④「はぁー クロトの殺人事件もまだ解決していないのに今度はラケシスでも殺人事件とはね… これはまた大変だよなぁー…。」

①「ふふふ 頑張れ!」

こうしてアルヴァロスたちは今回また新たに発生した殺人事件に困惑しているのだが…。



   ―-―-―-―-―



  『連続女性殺人事件』

※『この死体には左足が無い…?』

今回もまた成人女性の殺人事件が起きてしまい この事件の介入もする事になった。

  ―――――――

〈アウターマウカー〉が支配する化物島(テミスモイラ)で今度はラケシスの町で成人女性の殺人事件が発生した。

前回 クロトの町で発生した成人女性の殺人事件がまだ解決していない中でアイザックやアルヴァロスや〈アウターマウカー〉たちがこの事件も捜査に参加する。

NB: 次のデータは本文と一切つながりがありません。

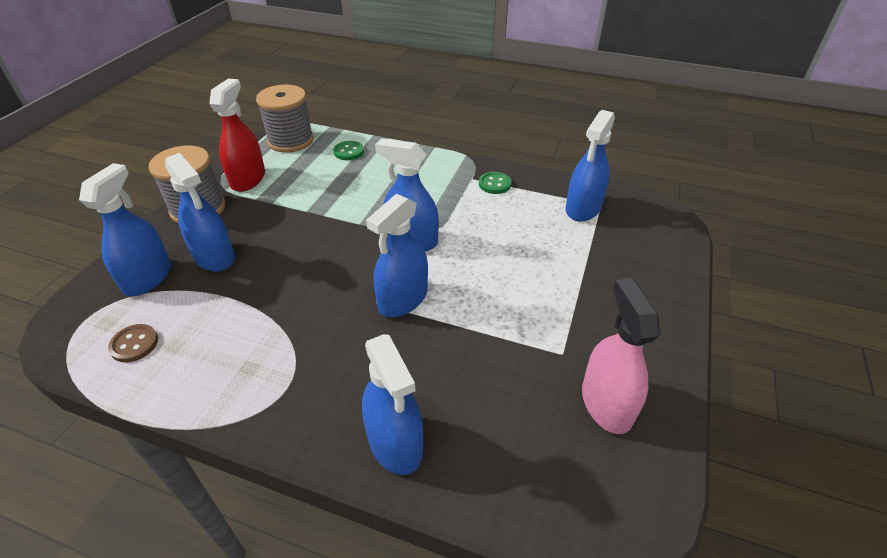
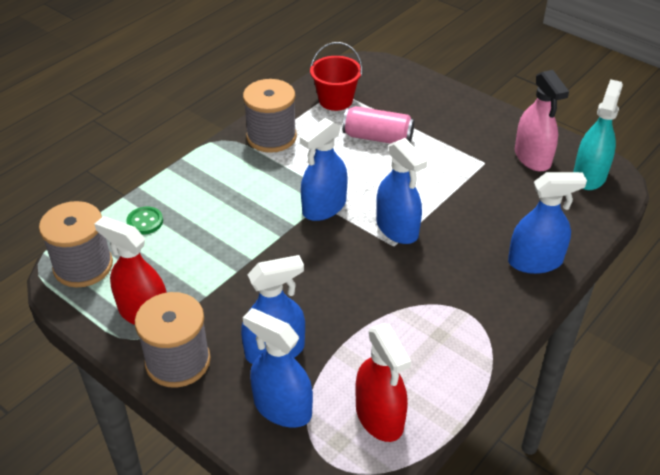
camera: 70 degrees left, 0 degrees up
brown button [108,324,158,363] -> red spray bottle [355,323,411,442]
green button [479,172,512,194] -> grey spool [243,79,297,153]
blue spray bottle [566,110,615,222] -> red bucket [310,42,362,111]
pink spray bottle [582,278,660,434] -> pink spray bottle turned 120 degrees counterclockwise [515,70,569,171]
none -> pink can [343,106,415,144]
none -> turquoise spray bottle [573,79,623,190]

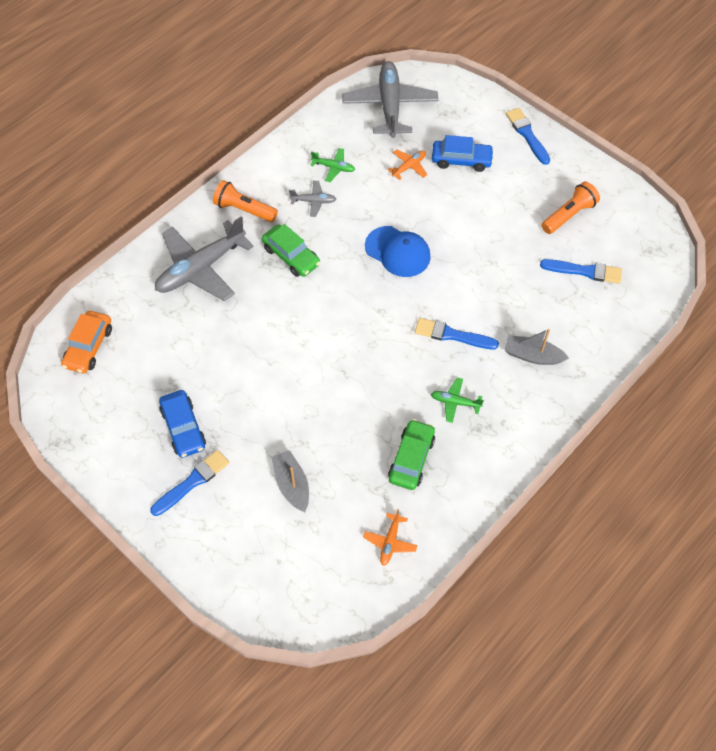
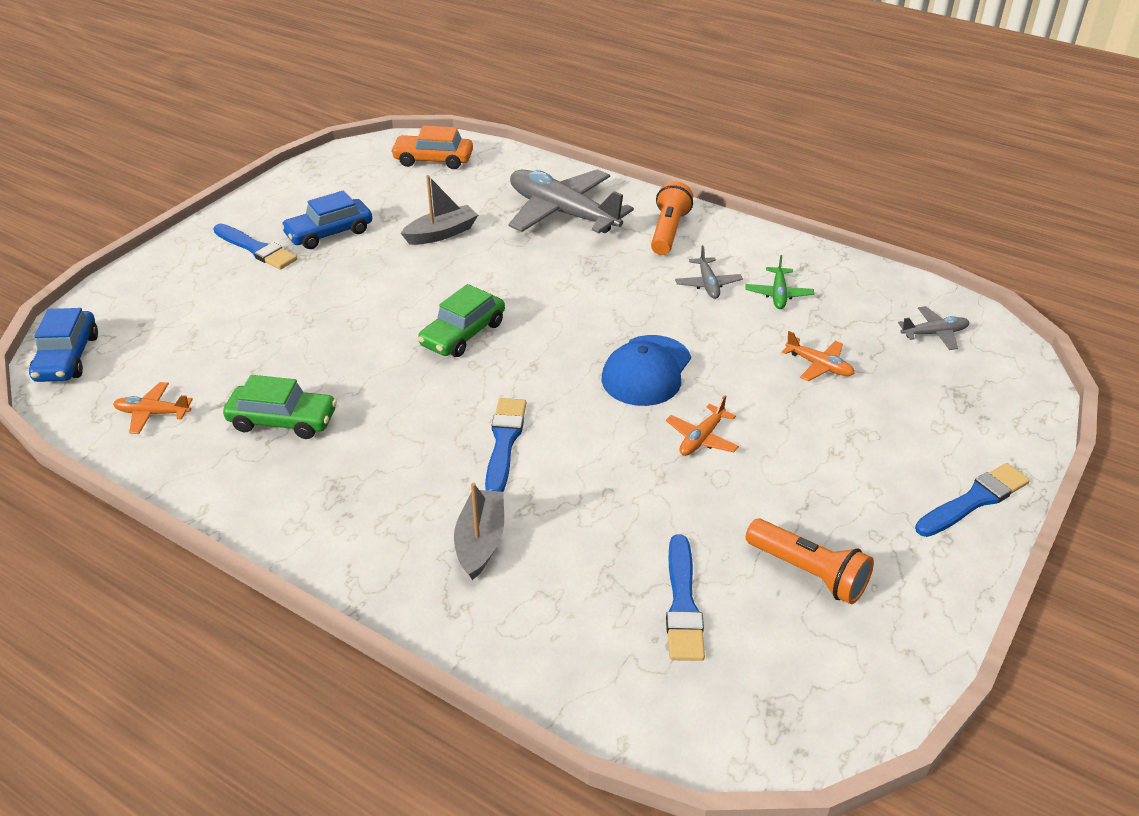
camera: 80 degrees right, 20 degrees down
green car [262,224,320,277] -> green car moved to [418,284,505,357]
grey boat [272,450,309,512] -> grey boat moved to [401,175,478,245]
grey plane [342,61,438,138] -> grey plane [898,306,970,350], size x0.45
green plane [431,378,484,423] -> none
blue car [432,135,494,172] -> blue car moved to [29,308,98,382]
none -> orange plane [666,396,739,456]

早速(さっそく)事件現場に到着したアルヴァロスたちは前回と同じ内容の女性の死体を見て これもまた色々と不自然かつ不可解な難事件であると予想される事になる…。



   『化物の国』

〈アウターマウカー〉所有の化物島(テミスモイラ)にある街の情報(データ)を表示したものである。

 [見方]

街の名前

場所:人口(人数)

施設:様々な建物の多さ

 A(多数).B(普通).C(少数)

交通:交通機関と手段の拡充

 A(便利).B(普通).C(不便)

発展:街の発展度合い

 A(最高).B(普通).C(最低)

人口総数:島内に居る人間の総人数

  ―――――――

 【テミスモイラ】

 [クロト]

◎北西部:410人

●施設:C 交通:B 発展:C

 [ラケシス]

◎中央部:430人

●施設:C 交通:B 発展:C

 [アトロポス]

◎南西部:420人

●施設:C 交通:B 発展:C

 ※人口総数:1260人

〈アウターマウカー〉

 [???]

◎東部:50000人

●施設:C 交通:C 発展:C



    【備考欄】

1.この化物島(テミスモイラ)に存在している〈アウターマウカー〉たちは他の〈アウターマウカー〉と違っていて知能的であり理性的でもあり確かに化物ではあるのだが人間をやたらむやみに襲ったりしないし協力的でもあるようだ。

2.今回の連続女性殺人事件はクロト・ラケシスの町で起きた事件ではあるのだが捜査本部はクロトの町の警察署に設置していて今後もここが拠点となる。